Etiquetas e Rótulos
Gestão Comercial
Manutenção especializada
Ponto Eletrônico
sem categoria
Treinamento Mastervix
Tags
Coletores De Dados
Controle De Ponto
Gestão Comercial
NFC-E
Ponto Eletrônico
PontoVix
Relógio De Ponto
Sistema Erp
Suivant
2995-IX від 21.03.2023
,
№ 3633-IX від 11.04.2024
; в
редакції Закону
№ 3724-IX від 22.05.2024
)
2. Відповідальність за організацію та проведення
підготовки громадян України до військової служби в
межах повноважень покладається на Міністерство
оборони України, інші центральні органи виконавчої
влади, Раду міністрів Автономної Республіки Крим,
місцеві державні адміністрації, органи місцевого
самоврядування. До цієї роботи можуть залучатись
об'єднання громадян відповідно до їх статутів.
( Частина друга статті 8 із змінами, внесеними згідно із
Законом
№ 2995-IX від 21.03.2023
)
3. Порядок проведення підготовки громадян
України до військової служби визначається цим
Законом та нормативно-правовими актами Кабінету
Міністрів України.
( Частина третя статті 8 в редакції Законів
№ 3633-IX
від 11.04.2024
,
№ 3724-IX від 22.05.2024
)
****************
■ **Assignment**
Return every line of the data above unchanged, in the same order and with the same line breaks.

■ **Answer area**
Etiquetas e Rótulos
Gestão Comercial
Manutenção especializada
Ponto Eletrônico
sem categoria
Treinamento Mastervix
Tags
Coletores De Dados
Controle De Ponto
Gestão Comercial
NFC-E
Ponto Eletrônico
PontoVix
Relógio De Ponto
Sistema Erp
Suivant
2995-IX від 21.03.2023
,
№ 3633-IX від 11.04.2024
; в
редакції Закону
№ 3724-IX від 22.05.2024
)
2. Відповідальність за організацію та проведення
підготовки громадян України до військової служби в
межах повноважень покладається на Міністерство
оборони України, інші центральні органи виконавчої
влади, Раду міністрів Автономної Республіки Крим,
місцеві державні адміністрації, органи місцевого
самоврядування. До цієї роботи можуть залучатись
об'єднання громадян відповідно до їх статутів.
( Частина друга статті 8 із змінами, внесеними згідно із
Законом
№ 2995-IX від 21.03.2023
)
3. Порядок проведення підготовки громадян
України до військової служби визначається цим
Законом та нормативно-правовими актами Кабінету
Міністрів України.
( Частина третя статті 8 в редакції Законів
№ 3633-IX
від 11.04.2024
,
№ 3724-IX від 22.05.2024
)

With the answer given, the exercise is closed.